Rosemary-Garlic Roasted Pork Tenderloin with Root Vegetables

Juicy pork tenderloin infused with rosemary and garlic, roasted with earthy root vegetables for a deeply savory, Whole30-compliant dinner.

Cuisine: American

Category: Whole30

Prep: 15 minutes. Cook: 30 minutes.

Serves 4.

Ingredients

Instructions

  1. Step 1: Preheat oven to 425°F (220°C). In a small bowl, mix 2 tbsp olive oil, 1 tbsp chopped rosemary, 4 minced garlic cloves, 1 tsp sea salt, and 1/2 tsp black pepper. Rub mixture evenly over 1.2 lbs pork tenderloin.
  2. Step 2: Place 2 peeled, cubed sweet potatoes, 4 peeled, chunked carrots, and 2 peeled, chunked parsnips on a baking sheet.

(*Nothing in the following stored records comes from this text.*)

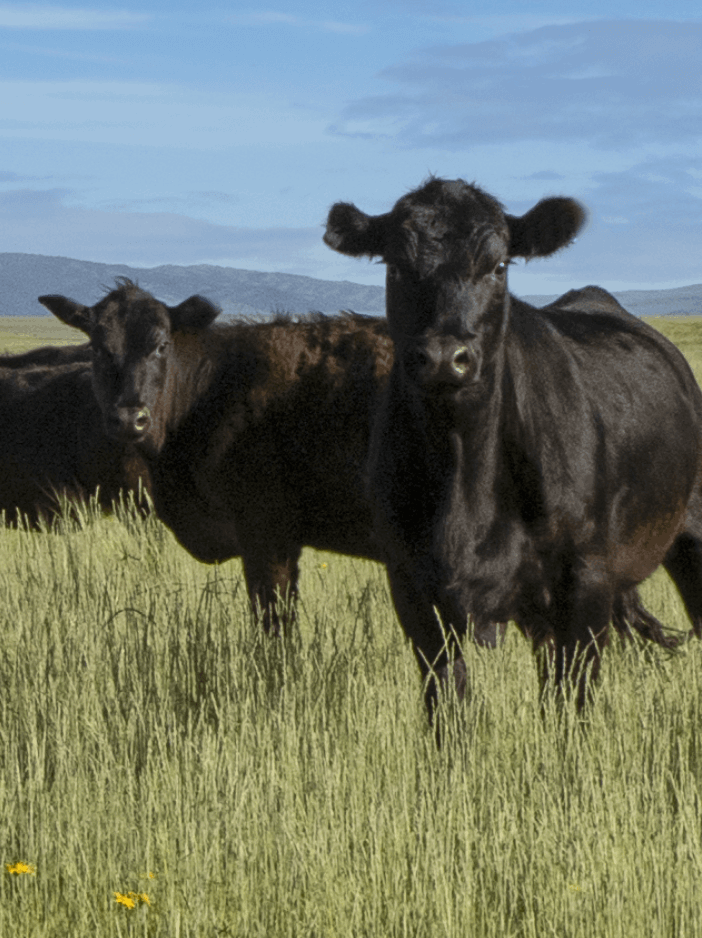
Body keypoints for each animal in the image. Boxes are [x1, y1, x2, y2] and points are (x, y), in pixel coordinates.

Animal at [39, 279, 679, 658]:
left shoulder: (266, 535)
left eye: (161, 345)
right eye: (97, 347)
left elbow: (275, 631)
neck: (212, 389)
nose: (130, 417)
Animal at [324, 176, 702, 718]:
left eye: (498, 265)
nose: (445, 357)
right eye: (395, 265)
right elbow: (447, 700)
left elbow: (572, 703)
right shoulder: (409, 582)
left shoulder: (586, 580)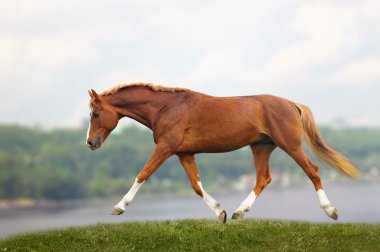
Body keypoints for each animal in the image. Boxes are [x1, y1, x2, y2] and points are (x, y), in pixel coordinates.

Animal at [86, 82, 360, 222]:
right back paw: (239, 212)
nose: (90, 143)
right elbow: (196, 185)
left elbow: (142, 174)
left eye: (96, 113)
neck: (167, 108)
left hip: (290, 145)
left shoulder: (165, 148)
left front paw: (119, 207)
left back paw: (331, 211)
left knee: (312, 171)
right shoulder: (184, 153)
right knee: (263, 179)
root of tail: (292, 104)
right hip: (261, 147)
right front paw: (221, 212)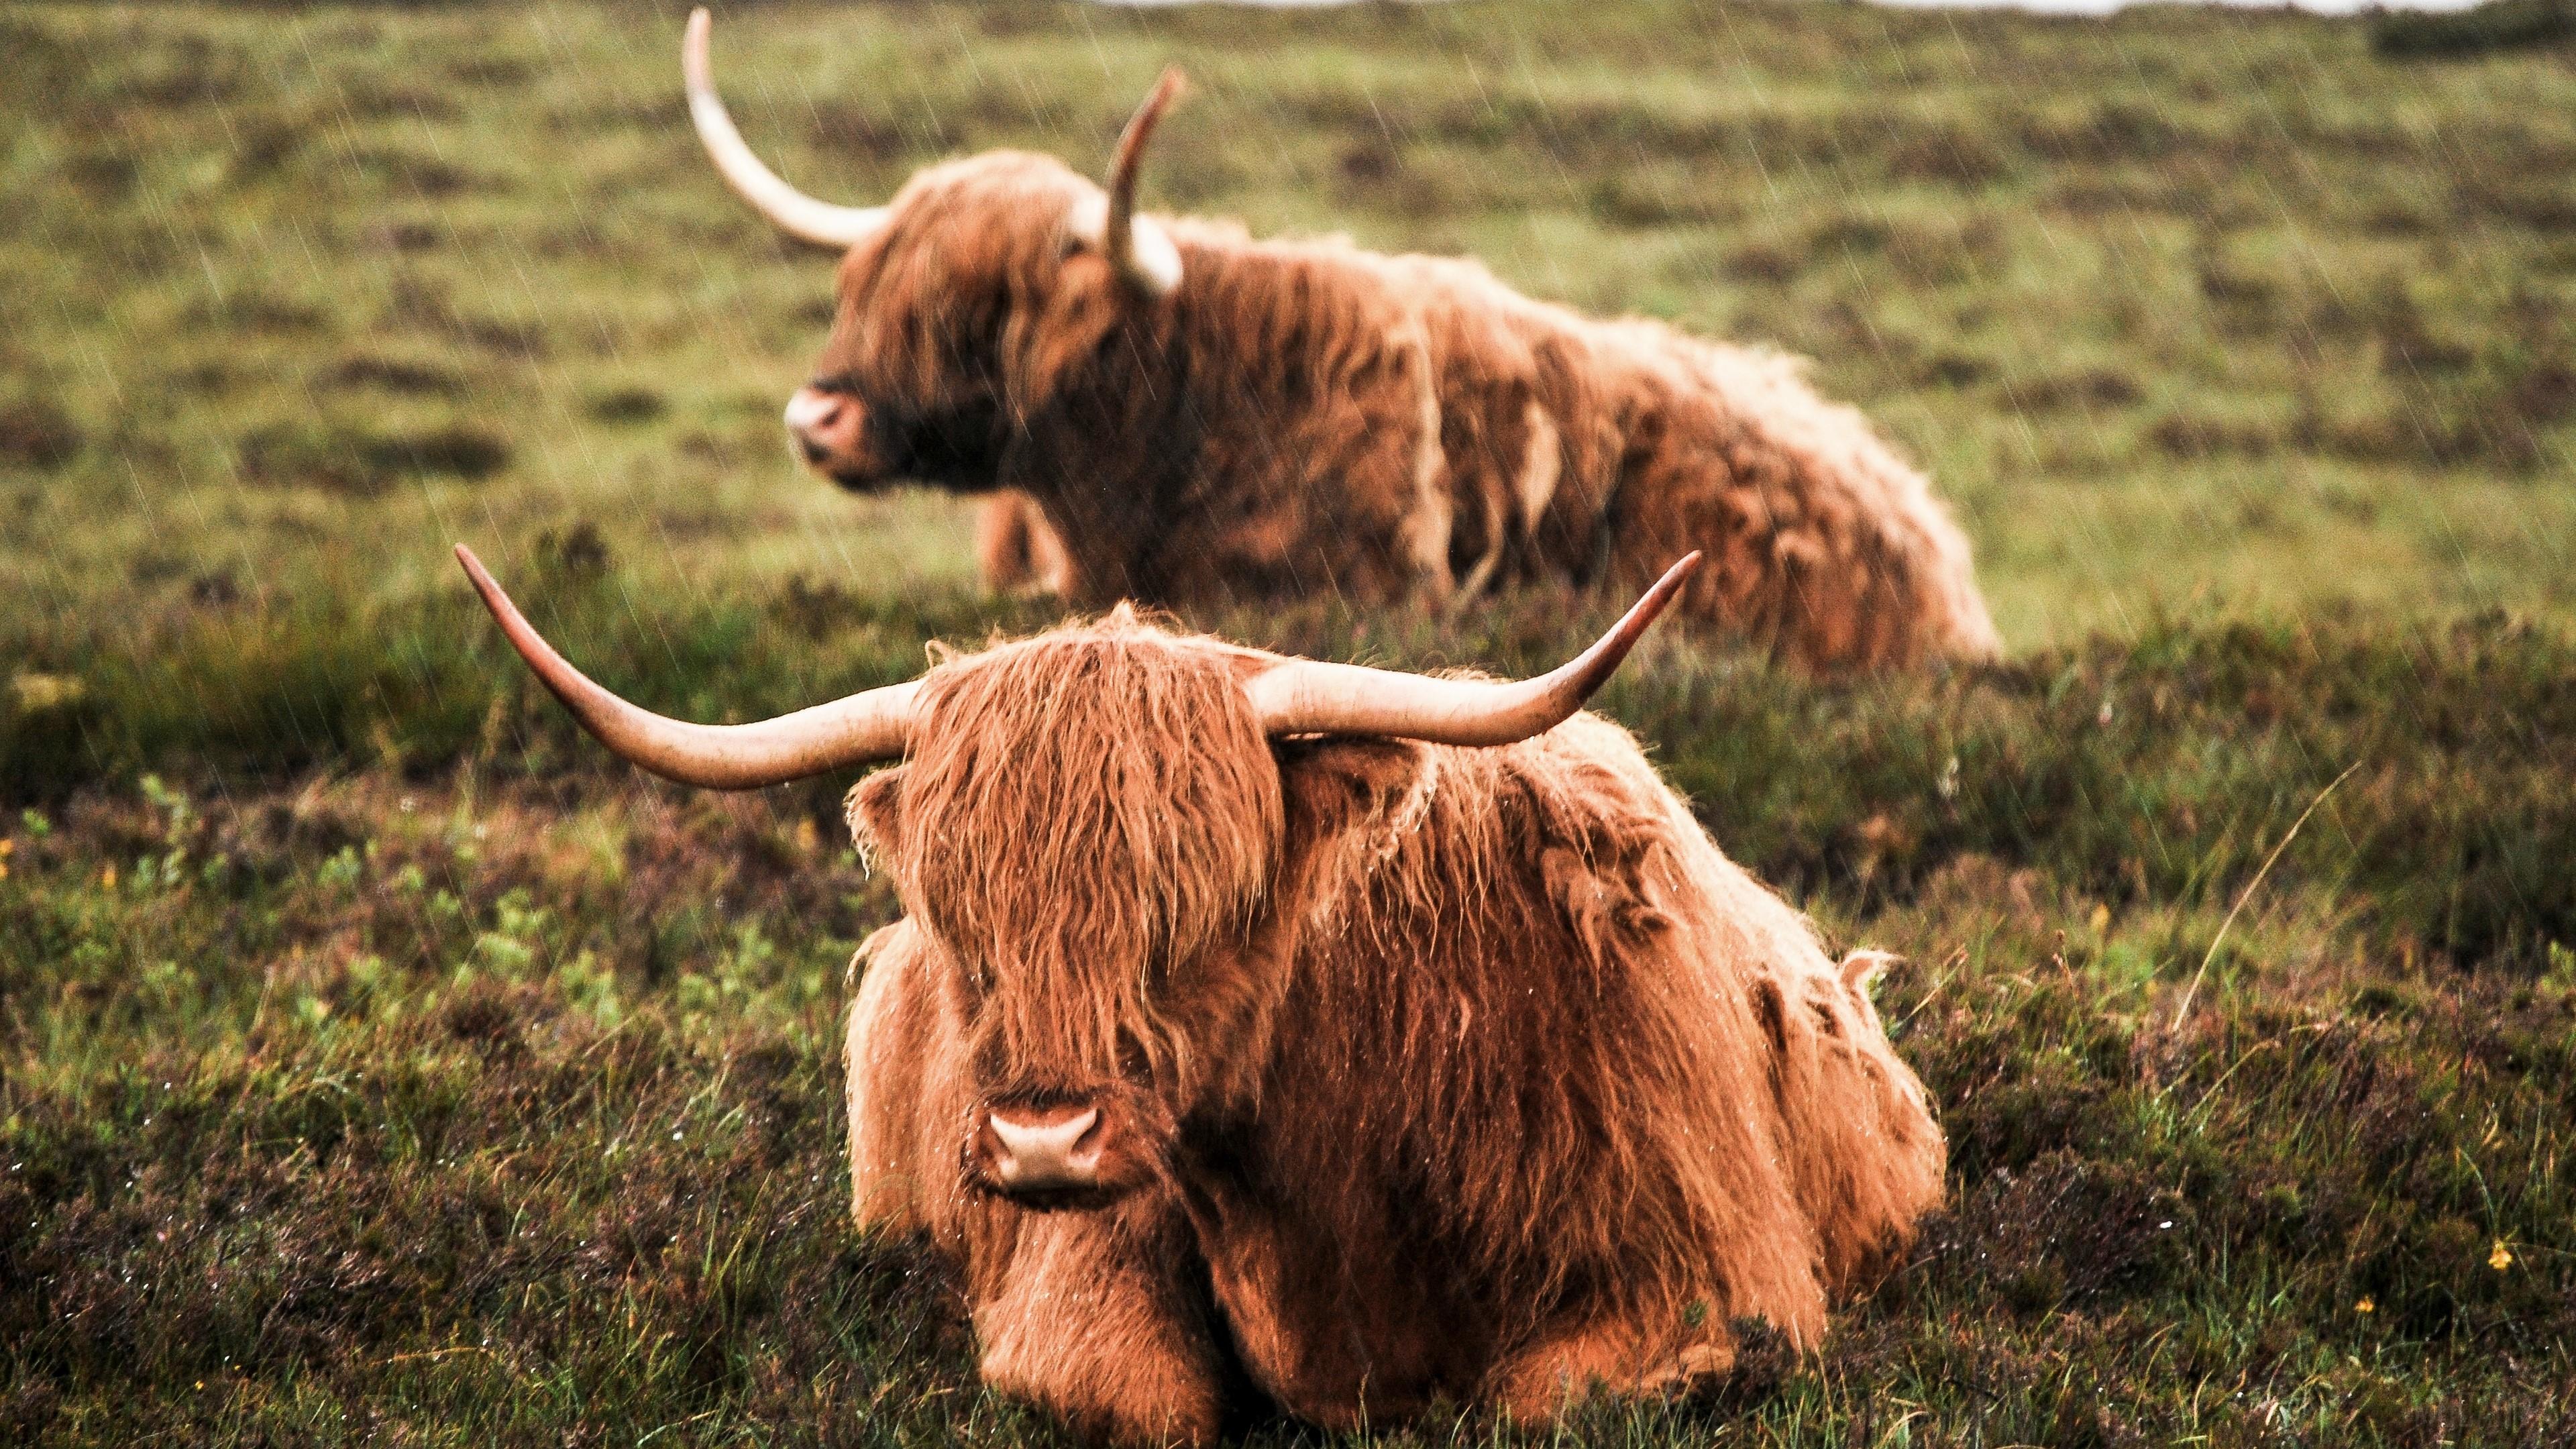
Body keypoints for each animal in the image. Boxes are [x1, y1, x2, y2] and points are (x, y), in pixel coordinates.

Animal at [456, 543, 1948, 1443]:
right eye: (966, 922)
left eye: (1193, 907)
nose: (1042, 1141)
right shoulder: (1080, 1280)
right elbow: (1144, 1401)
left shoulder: (1702, 1285)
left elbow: (1535, 1402)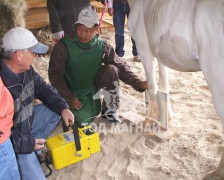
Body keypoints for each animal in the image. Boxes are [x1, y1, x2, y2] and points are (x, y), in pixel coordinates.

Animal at [127, 0, 224, 179]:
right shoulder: (162, 55)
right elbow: (163, 86)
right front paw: (166, 119)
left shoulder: (144, 49)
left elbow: (152, 85)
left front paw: (150, 120)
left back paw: (217, 172)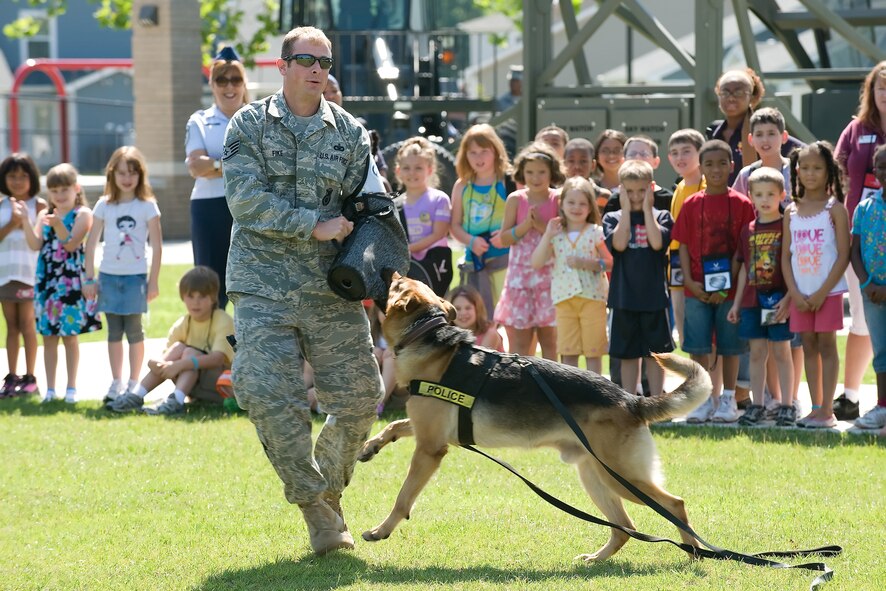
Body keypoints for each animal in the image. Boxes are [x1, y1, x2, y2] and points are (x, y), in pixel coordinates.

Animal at [358, 276, 712, 560]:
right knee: (624, 527)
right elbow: (394, 425)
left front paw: (381, 530)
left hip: (620, 476)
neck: (429, 339)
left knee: (674, 505)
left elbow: (403, 497)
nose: (388, 268)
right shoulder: (428, 431)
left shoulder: (430, 449)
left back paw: (694, 554)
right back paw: (597, 559)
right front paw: (370, 446)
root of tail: (632, 400)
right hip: (595, 476)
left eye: (397, 281)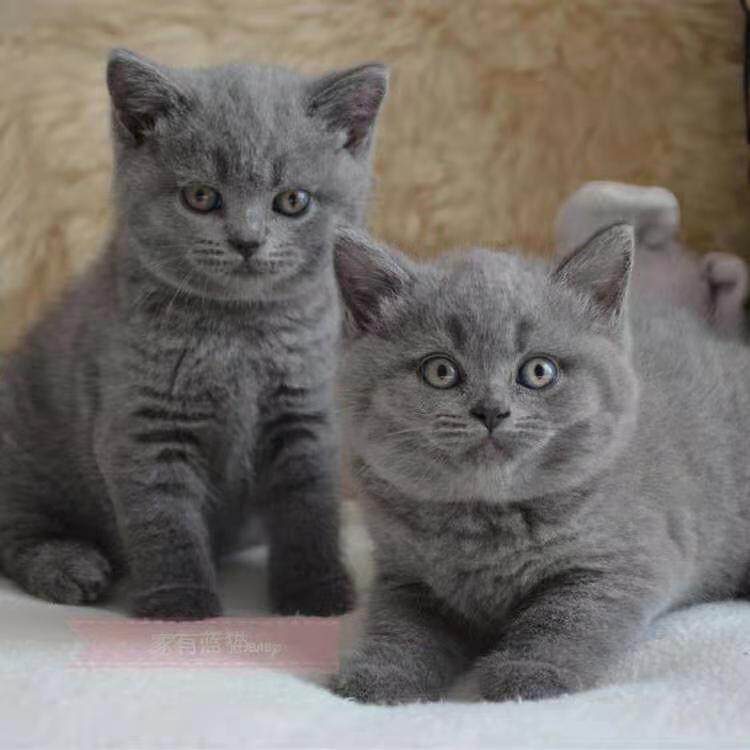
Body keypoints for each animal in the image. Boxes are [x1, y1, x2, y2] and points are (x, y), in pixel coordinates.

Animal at [0, 49, 387, 620]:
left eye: (292, 201)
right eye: (201, 196)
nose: (247, 241)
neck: (240, 331)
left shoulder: (304, 413)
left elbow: (308, 510)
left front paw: (316, 593)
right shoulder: (143, 424)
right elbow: (164, 521)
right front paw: (179, 603)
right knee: (18, 528)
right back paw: (71, 566)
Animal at [329, 223, 750, 703]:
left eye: (538, 371)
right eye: (440, 371)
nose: (491, 411)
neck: (485, 525)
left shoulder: (624, 561)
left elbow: (567, 618)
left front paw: (530, 674)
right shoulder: (405, 576)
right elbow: (400, 627)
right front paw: (378, 677)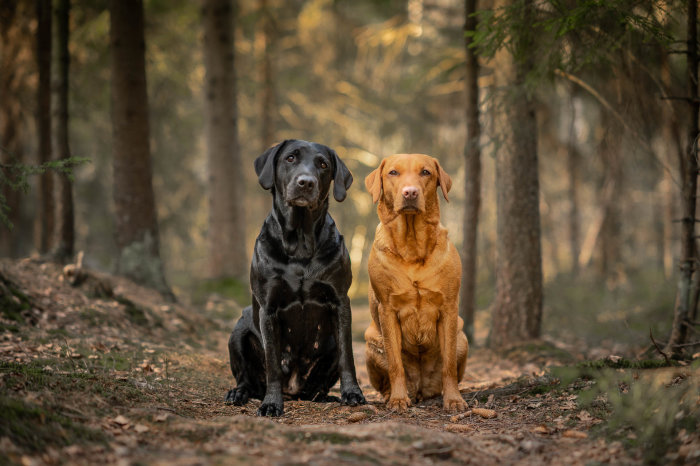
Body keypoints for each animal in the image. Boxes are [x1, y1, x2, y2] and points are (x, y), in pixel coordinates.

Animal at [224, 140, 366, 416]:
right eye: (290, 158)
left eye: (323, 164)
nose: (306, 182)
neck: (300, 244)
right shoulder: (268, 308)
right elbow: (273, 364)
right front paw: (271, 403)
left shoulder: (340, 302)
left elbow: (348, 356)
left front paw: (352, 393)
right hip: (238, 331)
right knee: (246, 379)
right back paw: (238, 393)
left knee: (318, 385)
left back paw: (325, 396)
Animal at [364, 153, 468, 412]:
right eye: (393, 172)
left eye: (425, 172)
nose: (410, 192)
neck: (411, 245)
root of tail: (421, 388)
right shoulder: (387, 310)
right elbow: (395, 364)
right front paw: (398, 399)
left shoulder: (449, 308)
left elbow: (449, 365)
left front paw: (454, 399)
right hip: (371, 343)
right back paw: (391, 395)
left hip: (462, 336)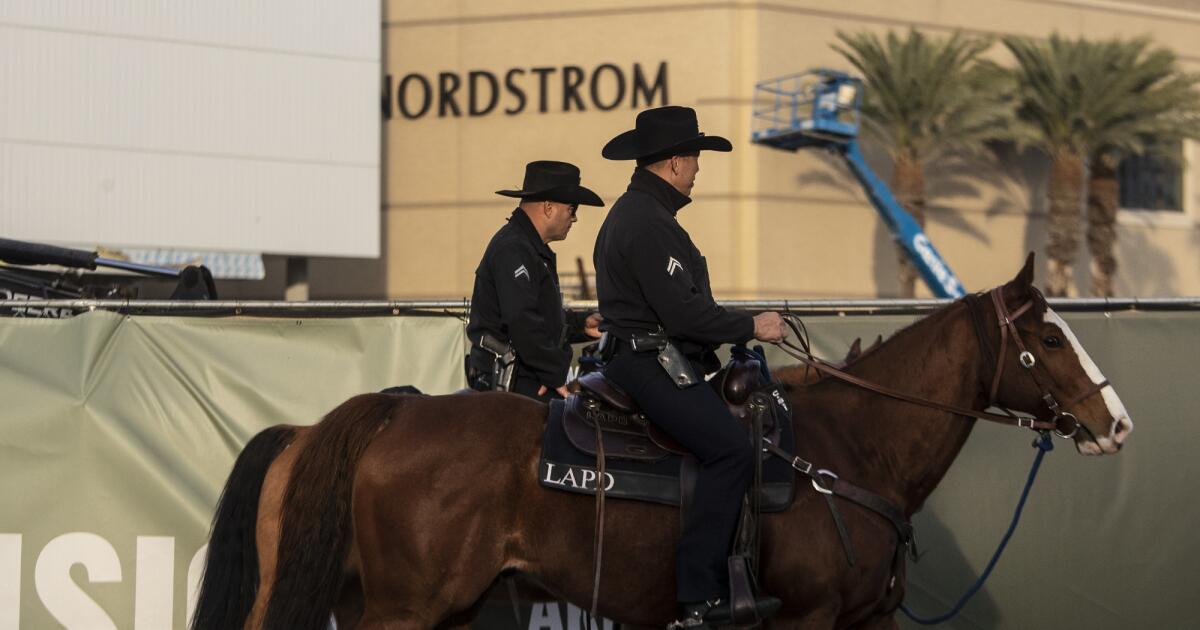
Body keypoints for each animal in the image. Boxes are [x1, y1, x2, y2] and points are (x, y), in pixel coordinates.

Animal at [192, 255, 1128, 628]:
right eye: (1049, 338)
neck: (848, 452)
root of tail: (389, 412)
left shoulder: (872, 621)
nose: (1116, 421)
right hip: (403, 609)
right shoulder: (807, 619)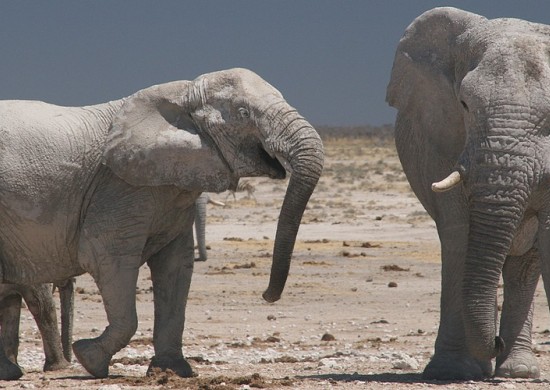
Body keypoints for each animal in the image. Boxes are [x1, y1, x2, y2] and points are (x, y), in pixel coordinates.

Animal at [0, 68, 326, 380]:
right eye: (244, 113)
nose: (266, 295)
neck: (184, 93)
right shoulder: (117, 187)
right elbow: (108, 259)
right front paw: (89, 359)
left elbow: (176, 267)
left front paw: (172, 371)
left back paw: (10, 373)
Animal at [388, 6, 550, 380]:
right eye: (463, 104)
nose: (495, 342)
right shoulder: (444, 138)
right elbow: (460, 232)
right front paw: (451, 371)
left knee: (523, 267)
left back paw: (517, 371)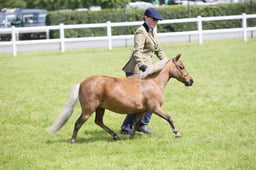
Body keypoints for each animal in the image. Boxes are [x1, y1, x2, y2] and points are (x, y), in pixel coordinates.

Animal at [47, 54, 193, 142]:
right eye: (181, 67)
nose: (191, 81)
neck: (152, 83)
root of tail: (82, 83)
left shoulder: (142, 111)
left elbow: (136, 124)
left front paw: (131, 137)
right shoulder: (155, 108)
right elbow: (169, 118)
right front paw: (177, 133)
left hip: (100, 108)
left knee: (98, 121)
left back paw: (115, 136)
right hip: (88, 110)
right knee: (78, 123)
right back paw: (73, 140)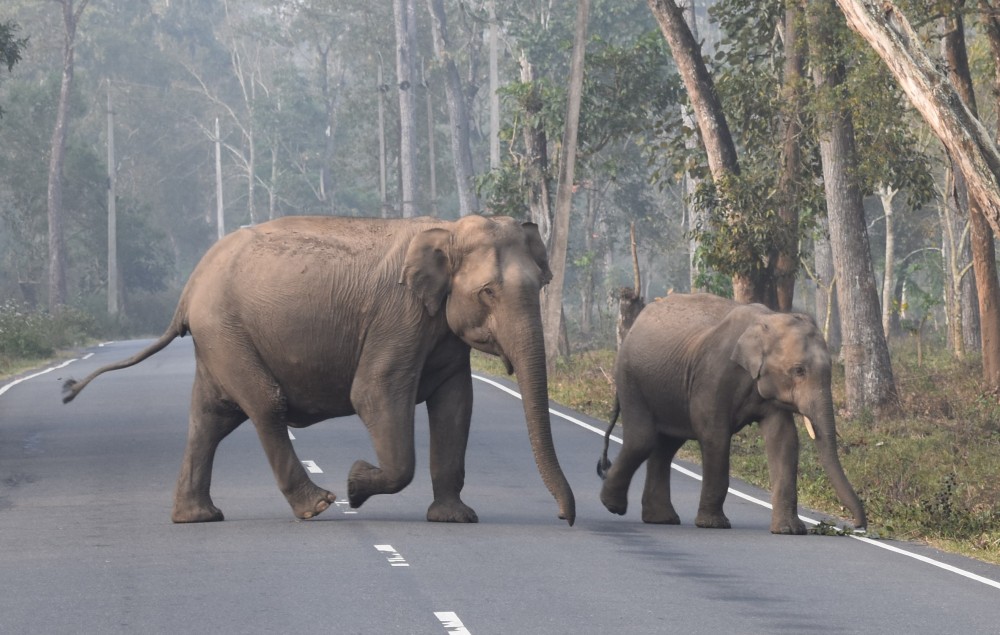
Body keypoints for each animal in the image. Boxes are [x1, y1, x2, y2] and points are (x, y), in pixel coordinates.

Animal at [64, 214, 580, 528]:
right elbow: (374, 393)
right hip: (226, 332)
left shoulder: (442, 334)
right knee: (264, 405)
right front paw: (355, 483)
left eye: (541, 283)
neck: (447, 228)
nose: (564, 517)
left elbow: (456, 404)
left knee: (209, 418)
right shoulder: (399, 316)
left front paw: (455, 518)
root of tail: (189, 288)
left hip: (219, 340)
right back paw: (318, 504)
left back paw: (198, 517)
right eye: (488, 292)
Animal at [596, 296, 864, 536]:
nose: (857, 525)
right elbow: (715, 436)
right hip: (630, 378)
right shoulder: (713, 376)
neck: (768, 318)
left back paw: (661, 519)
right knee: (642, 440)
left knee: (665, 447)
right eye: (799, 370)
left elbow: (784, 440)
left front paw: (790, 530)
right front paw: (714, 524)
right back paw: (613, 506)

Drizzle with remaining olive oil and season with salt and pepper.
  3. Step 3: Arrange marinated pork tenderloin on top of vegetables. Roast for 25-30 minutes, or until pork reaches 145°F (63°C) and vegetables are tender.
  4. Step 4: Let rest 5 minutes before slicing, then serve with roasted vegetables.